:: Excerpt to read ::
┌────────

The particulars given of para 7A showed that the claim included amounts for November 2008 and January 2009.

[11]Paragraph [30].

  1. Mr Byrt submitted that the pleading was insufficient to raise an issue as to the rent and reserves for November 2008 and January 2009.  It was said to be insufficient because there was no assertion that the aircraft did not meet the return conditions on the termination date, so as to justify an extension of the rental term beyond that date.  Therefore, it was said, the pleading could not be read as claiming rent after 26 October 2008.

  1. I reject that submission.  The two end dates referred to in the definition of “rental term” are true alternatives.  Either may apply.  It is implicit in the claim that rent for periods after 26 October 2008 was due and payable and that Aero's case relied on the proposition that the aircraft did not meet the return conditions during those periods.  Perhaps the pleading was elliptical in that it bundled that implication into that assertion.  An application made before the filing of a request for trial date might have succeeded in forcing Aero to spell out the implication.  No such application was made and in my judgment it is now too late to complain about the form of the pleading.  Its meaning was clear and it would have been (and, I am sure, was) understood by Mr Byrt’s lawyers.

└────────

:: Collected data ::

┌────────

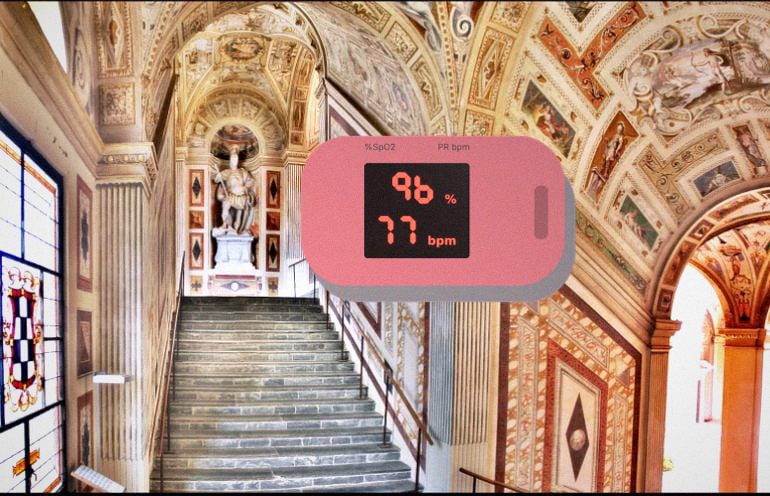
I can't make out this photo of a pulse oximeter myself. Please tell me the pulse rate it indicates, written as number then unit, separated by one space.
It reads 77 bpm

└────────

:: Requirement A ::
Give each distinct date or month named in the judgment excerpt on the aircraft rental claim, each once.
:: Requirement B ::
Write the next passage of the judgment excerpt on the aircraft rental claim, picking up after its final sentence.

:: Task result A ::
November 2008
January 2009
26 October 2008

:: Task result B ::
  1. Counsel for Mr Byrt supported the submission by reference to the Reply.  I referred above to the plea in the Defence that each repossession amounted to repudiation by Aero of the lease and sublease respectively.  Aero responded to that plea by asserting that the MYI sublease expired on 26 October 2008.  It was submitted (in effect) that the Statement of Claim must be interpreted in the light of that response.  In my judgment that argument does not advance Mr Byrt's position.  It is trite that the Statement of Claim by itself must set out all of the elements of the plaintiff's claim.  The present Statement of Claim does this.  If Mr Byrt were prejudiced or embarrassed by an assertion in the Reply which was inconsistent with the pleaded claim, it was open to him to make an application to have the pleading struck out before the request for trial date was filed.  He did not do so.  With the disappearance of the issue to which the Reply was directed, the assertion about the expiry of the sublease became irrelevant.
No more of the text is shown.